**Yapılacak İş**
Aşağıdaki öğelerde "false" kelimesini içeren kaç satır olduğunu belirtin; büyük-küçük harf ayrımı gözetilir. Yalnızca sayıyı yazın.
── Verilen Bilgiler
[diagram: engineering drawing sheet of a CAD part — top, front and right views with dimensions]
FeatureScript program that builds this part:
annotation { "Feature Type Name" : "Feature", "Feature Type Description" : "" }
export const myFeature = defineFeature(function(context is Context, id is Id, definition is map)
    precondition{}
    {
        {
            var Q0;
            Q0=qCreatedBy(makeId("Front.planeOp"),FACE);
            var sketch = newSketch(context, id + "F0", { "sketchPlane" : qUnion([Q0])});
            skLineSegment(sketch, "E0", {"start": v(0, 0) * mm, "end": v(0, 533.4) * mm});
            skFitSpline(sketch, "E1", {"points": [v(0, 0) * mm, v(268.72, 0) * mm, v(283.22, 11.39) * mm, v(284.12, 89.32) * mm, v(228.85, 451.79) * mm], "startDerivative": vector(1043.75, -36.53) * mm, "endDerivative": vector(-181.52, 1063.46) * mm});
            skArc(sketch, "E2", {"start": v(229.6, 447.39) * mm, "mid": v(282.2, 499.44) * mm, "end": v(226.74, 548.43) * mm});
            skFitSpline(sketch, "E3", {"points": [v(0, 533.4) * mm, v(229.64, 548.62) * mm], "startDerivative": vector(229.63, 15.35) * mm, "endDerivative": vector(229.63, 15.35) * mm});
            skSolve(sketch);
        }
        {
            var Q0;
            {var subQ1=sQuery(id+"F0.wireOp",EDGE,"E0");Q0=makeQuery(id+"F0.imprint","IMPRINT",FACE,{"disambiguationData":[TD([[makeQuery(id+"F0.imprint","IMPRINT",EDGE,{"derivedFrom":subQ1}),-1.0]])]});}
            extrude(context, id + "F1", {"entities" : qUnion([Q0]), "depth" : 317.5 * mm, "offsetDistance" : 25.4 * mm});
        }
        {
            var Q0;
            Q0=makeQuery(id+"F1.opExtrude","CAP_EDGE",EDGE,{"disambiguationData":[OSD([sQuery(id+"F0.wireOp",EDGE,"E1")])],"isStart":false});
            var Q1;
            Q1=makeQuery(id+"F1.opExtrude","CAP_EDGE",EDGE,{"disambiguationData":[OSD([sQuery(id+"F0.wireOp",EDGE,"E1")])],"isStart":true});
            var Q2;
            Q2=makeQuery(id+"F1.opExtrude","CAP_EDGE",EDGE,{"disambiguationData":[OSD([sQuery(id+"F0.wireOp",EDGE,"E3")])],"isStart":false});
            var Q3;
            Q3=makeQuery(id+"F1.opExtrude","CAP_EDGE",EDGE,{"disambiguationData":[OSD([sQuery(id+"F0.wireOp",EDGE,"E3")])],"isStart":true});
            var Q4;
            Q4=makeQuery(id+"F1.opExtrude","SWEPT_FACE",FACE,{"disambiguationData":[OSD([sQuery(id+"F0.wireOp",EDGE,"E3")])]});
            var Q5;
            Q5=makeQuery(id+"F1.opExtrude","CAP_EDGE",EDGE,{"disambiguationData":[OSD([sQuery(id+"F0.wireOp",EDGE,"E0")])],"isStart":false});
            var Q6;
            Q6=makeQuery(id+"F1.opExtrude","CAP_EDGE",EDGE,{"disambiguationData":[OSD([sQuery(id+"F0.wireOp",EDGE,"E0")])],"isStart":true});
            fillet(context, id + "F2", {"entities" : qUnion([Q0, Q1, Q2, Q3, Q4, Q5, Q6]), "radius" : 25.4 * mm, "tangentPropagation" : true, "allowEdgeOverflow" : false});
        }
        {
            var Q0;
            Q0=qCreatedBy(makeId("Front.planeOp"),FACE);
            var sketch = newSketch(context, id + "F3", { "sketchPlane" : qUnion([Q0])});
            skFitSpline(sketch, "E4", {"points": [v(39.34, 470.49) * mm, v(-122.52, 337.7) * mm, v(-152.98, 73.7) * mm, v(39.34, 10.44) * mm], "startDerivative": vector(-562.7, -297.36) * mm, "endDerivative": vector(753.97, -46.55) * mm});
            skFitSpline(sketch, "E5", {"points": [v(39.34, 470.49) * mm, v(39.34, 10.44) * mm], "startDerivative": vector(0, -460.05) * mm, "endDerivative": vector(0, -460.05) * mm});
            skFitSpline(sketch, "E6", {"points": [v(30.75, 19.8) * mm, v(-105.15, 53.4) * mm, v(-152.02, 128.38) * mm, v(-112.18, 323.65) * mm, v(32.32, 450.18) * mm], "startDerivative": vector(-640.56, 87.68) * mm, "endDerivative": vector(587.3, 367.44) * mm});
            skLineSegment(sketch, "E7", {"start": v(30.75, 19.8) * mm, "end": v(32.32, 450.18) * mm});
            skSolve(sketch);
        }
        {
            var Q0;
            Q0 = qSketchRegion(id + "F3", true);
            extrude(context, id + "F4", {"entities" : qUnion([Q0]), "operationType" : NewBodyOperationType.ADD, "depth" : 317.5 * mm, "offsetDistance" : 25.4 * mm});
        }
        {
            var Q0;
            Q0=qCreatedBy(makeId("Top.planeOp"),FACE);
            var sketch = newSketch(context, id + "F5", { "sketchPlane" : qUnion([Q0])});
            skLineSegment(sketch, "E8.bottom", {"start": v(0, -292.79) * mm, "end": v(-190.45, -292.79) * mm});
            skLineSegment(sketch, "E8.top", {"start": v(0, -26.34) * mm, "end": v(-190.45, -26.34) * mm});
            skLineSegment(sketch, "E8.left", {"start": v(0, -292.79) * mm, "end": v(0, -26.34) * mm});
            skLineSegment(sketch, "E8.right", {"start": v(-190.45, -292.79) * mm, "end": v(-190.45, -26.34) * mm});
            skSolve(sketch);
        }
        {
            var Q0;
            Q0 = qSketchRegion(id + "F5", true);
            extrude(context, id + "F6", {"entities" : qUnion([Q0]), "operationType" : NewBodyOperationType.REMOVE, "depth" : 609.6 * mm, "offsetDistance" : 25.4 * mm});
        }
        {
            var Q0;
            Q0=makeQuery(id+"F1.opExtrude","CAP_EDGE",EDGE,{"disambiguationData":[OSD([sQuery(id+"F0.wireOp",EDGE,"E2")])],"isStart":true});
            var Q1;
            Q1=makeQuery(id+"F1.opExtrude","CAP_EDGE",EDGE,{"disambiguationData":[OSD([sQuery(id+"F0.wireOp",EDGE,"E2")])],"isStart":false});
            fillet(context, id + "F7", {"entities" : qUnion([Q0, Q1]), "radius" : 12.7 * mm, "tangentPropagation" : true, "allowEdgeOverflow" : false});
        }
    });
────
**Görev Çıktısı**
6